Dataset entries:
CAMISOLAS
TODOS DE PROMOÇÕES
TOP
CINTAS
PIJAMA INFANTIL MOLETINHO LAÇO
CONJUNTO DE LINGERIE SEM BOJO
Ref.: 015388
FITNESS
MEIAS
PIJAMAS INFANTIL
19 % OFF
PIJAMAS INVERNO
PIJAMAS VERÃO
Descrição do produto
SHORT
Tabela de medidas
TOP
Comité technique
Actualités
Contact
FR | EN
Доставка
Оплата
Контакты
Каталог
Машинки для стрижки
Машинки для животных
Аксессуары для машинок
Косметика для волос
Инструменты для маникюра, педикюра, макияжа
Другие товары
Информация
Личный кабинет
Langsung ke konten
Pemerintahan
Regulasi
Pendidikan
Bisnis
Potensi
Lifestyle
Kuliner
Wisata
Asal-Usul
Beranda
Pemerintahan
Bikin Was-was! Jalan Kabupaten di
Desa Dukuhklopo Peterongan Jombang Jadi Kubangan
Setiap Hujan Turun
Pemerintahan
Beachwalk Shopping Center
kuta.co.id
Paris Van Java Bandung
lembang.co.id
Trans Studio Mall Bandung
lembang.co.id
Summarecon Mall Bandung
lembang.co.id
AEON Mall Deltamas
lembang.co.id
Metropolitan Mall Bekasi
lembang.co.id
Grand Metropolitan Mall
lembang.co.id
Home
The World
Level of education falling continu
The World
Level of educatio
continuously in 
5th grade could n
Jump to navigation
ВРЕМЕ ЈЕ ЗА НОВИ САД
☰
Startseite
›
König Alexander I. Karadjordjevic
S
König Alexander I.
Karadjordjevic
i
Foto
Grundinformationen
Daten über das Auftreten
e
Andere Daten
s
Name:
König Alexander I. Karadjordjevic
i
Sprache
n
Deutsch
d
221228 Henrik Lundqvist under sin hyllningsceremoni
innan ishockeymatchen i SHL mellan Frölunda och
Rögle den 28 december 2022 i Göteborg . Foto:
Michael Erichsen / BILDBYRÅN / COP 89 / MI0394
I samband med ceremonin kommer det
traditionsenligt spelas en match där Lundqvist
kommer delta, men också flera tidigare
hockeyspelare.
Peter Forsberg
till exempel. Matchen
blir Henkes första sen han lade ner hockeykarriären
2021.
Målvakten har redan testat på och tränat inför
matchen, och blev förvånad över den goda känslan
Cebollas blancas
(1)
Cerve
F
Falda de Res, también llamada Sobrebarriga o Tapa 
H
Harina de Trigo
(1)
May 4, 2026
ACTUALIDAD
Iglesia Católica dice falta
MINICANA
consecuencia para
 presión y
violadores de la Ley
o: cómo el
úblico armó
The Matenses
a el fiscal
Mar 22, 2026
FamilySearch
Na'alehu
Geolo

What is being asked ::
Set down each entry again, exactly as written.

Task answer ::
CAMISOLAS
TODOS DE PROMOÇÕES
TOP
CINTAS
PIJAMA INFANTIL MOLETINHO LAÇO
CONJUNTO DE LINGERIE SEM BOJO
Ref.: 015388
FITNESS
MEIAS
PIJAMAS INFANTIL
19 % OFF
PIJAMAS INVERNO
PIJAMAS VERÃO
Descrição do produto
SHORT
Tabela de medidas
TOP
Comité technique
Actualités
Contact
FR | EN
Доставка
Оплата
Контакты
Каталог
Машинки для стрижки
Машинки для животных
Аксессуары для машинок
Косметика для волос
Инструменты для маникюра, педикюра, макияжа
Другие товары
Информация
Личный кабинет
Langsung ke konten
Pemerintahan
Regulasi
Pendidikan
Bisnis
Potensi
Lifestyle
Kuliner
Wisata
Asal-Usul
Beranda
Pemerintahan
Bikin Was-was! Jalan Kabupaten di
Desa Dukuhklopo Peterongan Jombang Jadi Kubangan
Setiap Hujan Turun
Pemerintahan
Beachwalk Shopping Center
kuta.co.id
Paris Van Java Bandung
lembang.co.id
Trans Studio Mall Bandung
lembang.co.id
Summarecon Mall Bandung
lembang.co.id
AEON Mall Deltamas
lembang.co.id
Metropolitan Mall Bekasi
lembang.co.id
Grand Metropolitan Mall
lembang.co.id
Home
The World
Level of education falling continu
The World
Level of educatio
continuously in 
5th grade could n
Jump to navigation
ВРЕМЕ ЈЕ ЗА НОВИ САД
☰
Startseite
›
König Alexander I. Karadjordjevic
S
König Alexander I.
Karadjordjevic
i
Foto
Grundinformationen
Daten über das Auftreten
e
Andere Daten
s
Name:
König Alexander I. Karadjordjevic
i
Sprache
n
Deutsch
d
221228 Henrik Lundqvist under sin hyllningsceremoni
innan ishockeymatchen i SHL mellan Frölunda och
Rögle den 28 december 2022 i Göteborg . Foto:
Michael Erichsen / BILDBYRÅN / COP 89 / MI0394
I samband med ceremonin kommer det
traditionsenligt spelas en match där Lundqvist
kommer delta, men också flera tidigare
hockeyspelare.
Peter Forsberg
till exempel. Matchen
blir Henkes första sen han lade ner hockeykarriären
2021.
Målvakten har redan testat på och tränat inför
matchen, och blev förvånad över den goda känslan
Cebollas blancas
(1)
Cerve
F
Falda de Res, también llamada Sobrebarriga o Tapa 
H
Harina de Trigo
(1)
May 4, 2026
ACTUALIDAD
Iglesia Católica dice falta
MINICANA
consecuencia para
 presión y
violadores de la Ley
o: cómo el
úblico armó
The Matenses
a el fiscal
Mar 22, 2026
FamilySearch
Na'alehu
Geolo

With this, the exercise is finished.